Passage
Session Mode is a new addition for Anno 2205. In order for players to build resources for their lunar project, they’ll need resources from drastically different outlets. Once you’ve reached a certain point, you’re offered the ability to begin building in your choice of one of three artic zones. You can use this opportunity to fill the gaps in your initial zone choice and vary your experience and opportunities. The same thing occurs once you’ve finally reached the moon and begin establishing your colony there. Each zone is a loadable area accessible from your world map. Once you select a session, that zone is loaded and becomes your active zone for construction. It’s an interesting way to layer the unique ecosystems you’ll be working with in Anno 2205.
Speaking of unique ecosystems, each of the three zones you work in presents a unique challenge for construction planning. Your initial starting zone is a temperate climate that serves as sort of a tutorial for how to initially build up your cities, but as you move onto the arctic and lunar zones, conditions become quite different. For instance, the artic zone requires you to factor in heat. Each factory produces heat and it’s your job to position residential settlements within range of that heat so your workers won’t freeze. On the flipside, the moon requires that you build shielding against asteroids and carefully plan and position your building around this shielding in order to remain protected. Essentially, players will be building and operating three different city sims at once in Anno 2205 and by the way everything is positioned, it comes off as uniquely challenging rather than overwhelming.
You won’t work without opposition and a little diplomatic cooperation in Anno 2205. The game brings back other factions, this time in the form of other corporations that are also working towards their own lunar project. At different points, you may end up helping any one of these factions by helping them in special projects or voting for them in world council, which will lead to them offering players various resources or tasks for rewards. Another point at which this comes into play is in Conflict Zones. Throughout the game, you’ll come in contact with some nasty people that don’t necessarily want there to be more colonies on the moon. This leads into Conflict Zone missions in which you must lead a naval force to destroy threats and complete specific missions to progress your cause.
Conflict Zones play out as a sort of RTS combat affair. You control only three naval ships at the beginning, but the growth of your cities, technology, and combat experience allows for new ships and upgrades to your existing ones down the line. During Conflict Zone sessions, you’ll navigate naval forces through enemy opposition, usually to find and eliminate a priority target or structure. Along the way, you’ll find collectibles either scattered through the waters or obtained from destroyed vehicles and structures. There are fuel tokens to power defensive abilities like repair drones for your fleet and tokens for calling in special offensive weapons like the E.M. Pulse. There are also various corporate contacts scattered throughout conflict zones that offer you side missions in addition to your primary goal for bonus resources and/or combat experience. Anno 2205’s combat aspect is an interesting diversion to the building portion of the game and especially crucial if you’re in desperate need of certain resources for your projects.

Data supplied
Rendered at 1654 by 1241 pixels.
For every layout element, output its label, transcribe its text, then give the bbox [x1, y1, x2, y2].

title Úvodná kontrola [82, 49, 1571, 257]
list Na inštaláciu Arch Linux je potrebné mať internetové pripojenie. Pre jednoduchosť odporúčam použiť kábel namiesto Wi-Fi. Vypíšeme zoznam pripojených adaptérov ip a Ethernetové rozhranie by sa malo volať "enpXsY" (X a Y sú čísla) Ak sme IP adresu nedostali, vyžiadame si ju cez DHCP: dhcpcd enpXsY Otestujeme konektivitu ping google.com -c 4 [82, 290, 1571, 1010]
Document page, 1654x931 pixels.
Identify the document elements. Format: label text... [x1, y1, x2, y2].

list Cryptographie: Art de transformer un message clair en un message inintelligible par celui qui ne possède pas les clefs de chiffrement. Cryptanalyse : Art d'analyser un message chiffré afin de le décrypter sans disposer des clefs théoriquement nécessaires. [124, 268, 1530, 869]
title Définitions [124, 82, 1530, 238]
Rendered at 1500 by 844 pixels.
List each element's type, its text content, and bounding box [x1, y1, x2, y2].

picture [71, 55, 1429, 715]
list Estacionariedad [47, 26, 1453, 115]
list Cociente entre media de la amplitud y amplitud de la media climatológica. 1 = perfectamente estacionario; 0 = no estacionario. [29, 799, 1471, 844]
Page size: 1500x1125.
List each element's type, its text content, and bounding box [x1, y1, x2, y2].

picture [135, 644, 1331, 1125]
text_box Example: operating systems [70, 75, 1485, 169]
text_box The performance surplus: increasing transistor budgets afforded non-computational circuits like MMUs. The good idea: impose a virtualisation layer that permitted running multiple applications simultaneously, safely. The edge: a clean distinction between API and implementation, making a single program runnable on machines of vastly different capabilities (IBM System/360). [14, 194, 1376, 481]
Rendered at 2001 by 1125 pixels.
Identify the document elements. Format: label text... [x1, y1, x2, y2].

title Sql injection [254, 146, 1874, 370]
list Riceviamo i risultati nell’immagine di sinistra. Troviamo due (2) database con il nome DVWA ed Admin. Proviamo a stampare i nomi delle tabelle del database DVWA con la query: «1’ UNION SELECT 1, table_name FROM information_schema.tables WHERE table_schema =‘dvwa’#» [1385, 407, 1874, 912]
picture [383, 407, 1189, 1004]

Jobs
1. In the Anno 2205 passage, what must you position residential settlements within range of in the arctic zone?
2. Repeat the Anno 2205 passage between "Session Mode is" and "with in Anno 2205.", inclusive.
3. Translate this sentence from the Anno 2205 passage into Spanish: "Each zone is a loadable area accessible from your world map."

Task results
1. The heat produced by each factory, so that your workers won't freeze.

2.
Session Mode is a new addition for Anno 2205. In order for players to build resources for their lunar project, they’ll need resources from drastically different outlets. Once you’ve reached a certain point, you’re offered the ability to begin building in your choice of one of three artic zones. You can use this opportunity to fill the gaps in your initial zone choice and vary your experience and opportunities. The same thing occurs once you’ve finally reached the moon and begin establishing your colony there. Each zone is a loadable area accessible from your world map. Once you select a session, that zone is loaded and becomes your active zone for construction. It’s an interesting way to layer the unique ecosystems you’ll be working with in Anno 2205.

3. Cada zona es un área cargable a la que se accede desde tu mapa del mundo.